Tongues was the gift of Christ, originally granted to a select few. The Bible did not spell out what tongues actually sounded like, its linguistic roots, its grammatical structure, but modern evangelical Christians insisted it was a way of talking directly to God, who Himself did not necessarily speak English.

Not entirely convincing, but for the first two hymns she’d held out. After all, hadn’t her own formative mystical moment occurred in total silence, lit by the blue and the gold, alone in a little hermit’s cave of a church?

And then – Praise Him, praise God! – her mouth had been open like everyone else’s, and out it all came like those flimsy coloured scarves produced by conjurers. Words which were flowing and lyrical and meant nothing, but sounded as if they ought to. Lush, liquid worship. Dynamic, wordless prayer. A disconnecting of the senses. A transcendent experience, up there around the marquee’s striped roof.

She could, in fact, still bring it on when she wanted to, could summon that wild Christian high, simple as popping a pill, as though just doing it that once had been a lifetime’s initiation. It was easy.

Maybe too easy.

She wondered to what extent the locals had joined in. Were slow-speaking farmers now singing in tongues? Did they say ‘Praise God’ when they met by the sheep pens on market day, instead of the time-honoured ‘’Ow’re you?’

You couldn’t rule that out. After all, it was in Wales that traditional church worship had been massively abandoned in the rush to build stark, spartan Noncomformist chapels. So how far down the charismatic road did Old Hindwell go? Was it like the Toronto Blessing, with people collapsing everywhere? Were they discovering Galilean sand in the palms of their hands and gold fillings in their teeth?

But how appropriate was this at a funeral?

Merrily scanned the cars by the pub. Was one of them Barbara’s? What make had Barbara been driving? Merrily didn’t know.

She turned and walked on down the darkening street, a headache coming on, although it was dulled by the cold. Beyond the village shop and a lone bungalow with a 1970s-style rainbow-stone porch, the grass verge came to an end, so Merrily walked in the road, down into a conifered valley which would eventually open out to the hill country of Radnor Forest.
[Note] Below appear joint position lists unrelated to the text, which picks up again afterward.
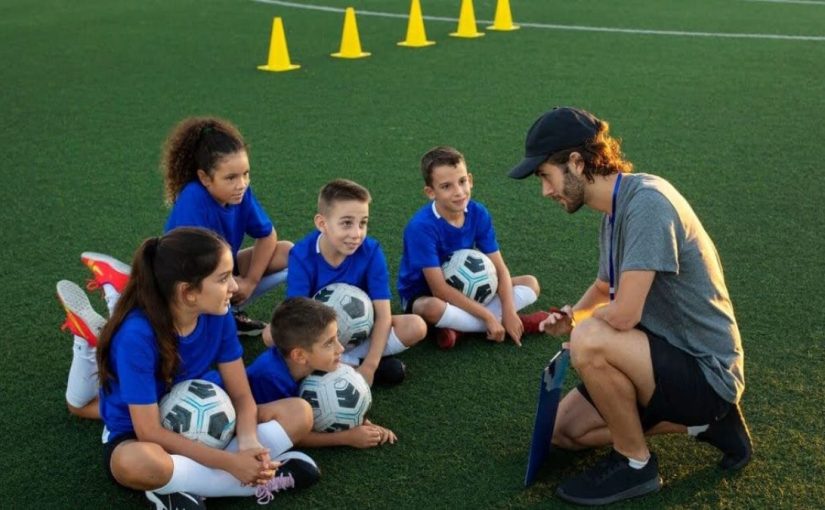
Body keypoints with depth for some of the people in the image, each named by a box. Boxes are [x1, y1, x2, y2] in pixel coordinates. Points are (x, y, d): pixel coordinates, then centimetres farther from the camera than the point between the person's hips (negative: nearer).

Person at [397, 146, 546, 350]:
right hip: (423, 295, -6)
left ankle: (458, 327, -18)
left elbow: (500, 269, -8)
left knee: (531, 284, -4)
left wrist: (509, 312, -23)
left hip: (463, 289, 6)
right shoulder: (422, 226, -27)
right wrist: (488, 317, -28)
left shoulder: (478, 213, -11)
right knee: (433, 308, -42)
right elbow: (440, 289, -28)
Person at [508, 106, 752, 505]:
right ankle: (703, 422, 16)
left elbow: (624, 314, -31)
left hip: (707, 372, -10)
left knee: (589, 341, -31)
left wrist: (582, 325, -8)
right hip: (670, 358, 10)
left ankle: (635, 464, -7)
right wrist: (571, 316, 0)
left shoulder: (645, 201, -25)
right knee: (565, 430, 14)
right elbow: (604, 287, 22)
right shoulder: (615, 210, 5)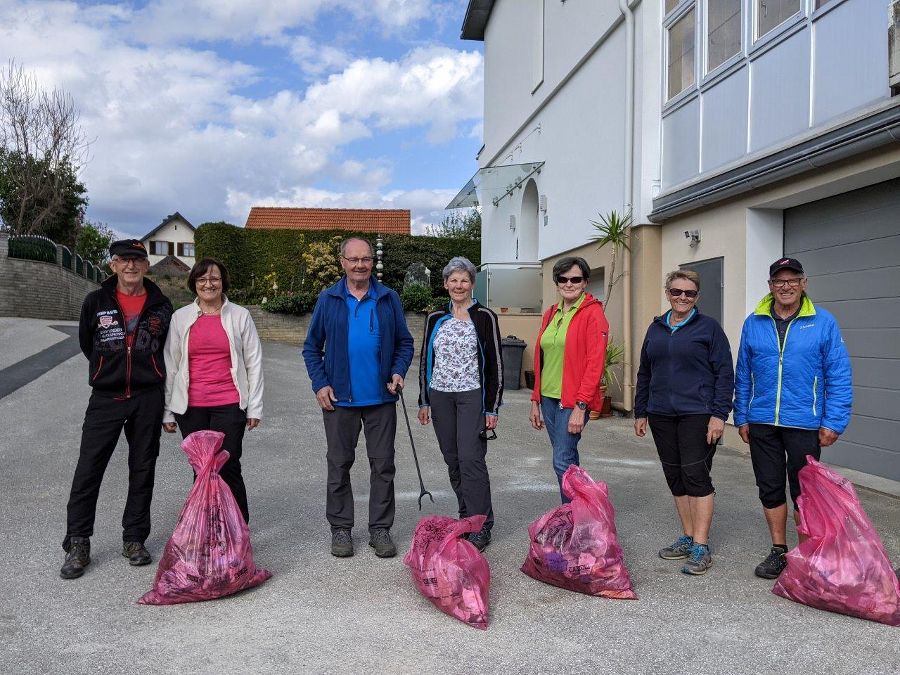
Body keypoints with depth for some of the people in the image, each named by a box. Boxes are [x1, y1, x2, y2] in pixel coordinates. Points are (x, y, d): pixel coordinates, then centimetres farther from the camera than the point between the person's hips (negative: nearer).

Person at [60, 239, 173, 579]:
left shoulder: (160, 305, 3)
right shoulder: (96, 302, 1)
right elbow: (86, 343, 13)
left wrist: (144, 373, 11)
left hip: (148, 398, 1)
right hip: (105, 397, -1)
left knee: (143, 471, 7)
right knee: (88, 469, -2)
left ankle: (134, 539, 20)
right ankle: (77, 545, 9)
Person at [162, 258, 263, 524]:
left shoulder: (240, 316, 4)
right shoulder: (180, 318, 7)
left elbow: (254, 363, 6)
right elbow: (170, 366, 10)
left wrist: (254, 407, 1)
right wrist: (167, 411, 7)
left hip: (229, 405, -2)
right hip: (191, 407, 2)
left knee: (228, 468, -4)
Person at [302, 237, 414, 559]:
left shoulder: (389, 298, 4)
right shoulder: (328, 299, 3)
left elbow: (404, 342, 8)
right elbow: (312, 346, 6)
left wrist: (398, 372, -9)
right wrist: (320, 384, -6)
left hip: (381, 398, 1)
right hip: (339, 398, 0)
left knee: (383, 465, 6)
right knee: (339, 465, 8)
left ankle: (380, 528, 18)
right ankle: (340, 528, 21)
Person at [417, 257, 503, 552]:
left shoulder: (484, 317, -2)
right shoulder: (435, 319, 10)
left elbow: (495, 364, -3)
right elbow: (425, 360, 15)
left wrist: (492, 407, -6)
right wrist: (424, 400, 10)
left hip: (472, 395, -4)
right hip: (440, 396, 4)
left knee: (471, 459, -10)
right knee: (453, 460, 8)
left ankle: (481, 527, -3)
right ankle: (467, 516, 22)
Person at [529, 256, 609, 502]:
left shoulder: (593, 313, -8)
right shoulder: (550, 314, 13)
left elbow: (595, 362, -14)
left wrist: (581, 406, -18)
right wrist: (535, 400, 14)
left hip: (574, 401, -7)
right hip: (549, 398, 7)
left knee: (563, 461, -9)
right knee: (567, 458, 14)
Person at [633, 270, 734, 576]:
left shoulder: (709, 327, -2)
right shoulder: (656, 329, 13)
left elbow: (725, 374, -5)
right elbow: (644, 373, 17)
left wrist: (719, 414, -13)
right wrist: (640, 412, 15)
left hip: (697, 415, -5)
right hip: (662, 416, 6)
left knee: (696, 476, -7)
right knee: (675, 478, 10)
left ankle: (701, 548, -1)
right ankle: (688, 538, 22)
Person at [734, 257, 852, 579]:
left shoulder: (823, 322, -3)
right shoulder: (753, 323, 4)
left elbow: (839, 376, -4)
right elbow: (743, 375, 8)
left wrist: (833, 422, -9)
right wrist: (741, 417, 6)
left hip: (804, 423, -3)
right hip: (761, 423, 3)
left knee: (803, 492, 8)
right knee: (770, 489, 12)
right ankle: (778, 551, 27)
Soon afterwards, she heard the low mutter of approaching vehicles, and then dipped headlights began to cast a pale light on the road, and she pressed close to the hedge as the cortège came past.

As the mourners had started coming for their cars, Gomer had moved to the pub window to look out for Gareth and Judy Prosser. Chances were the Prossers would be on foot, but they’d still have to come this way. Most of the people picking up their vehicles Gomer didn’t recognize.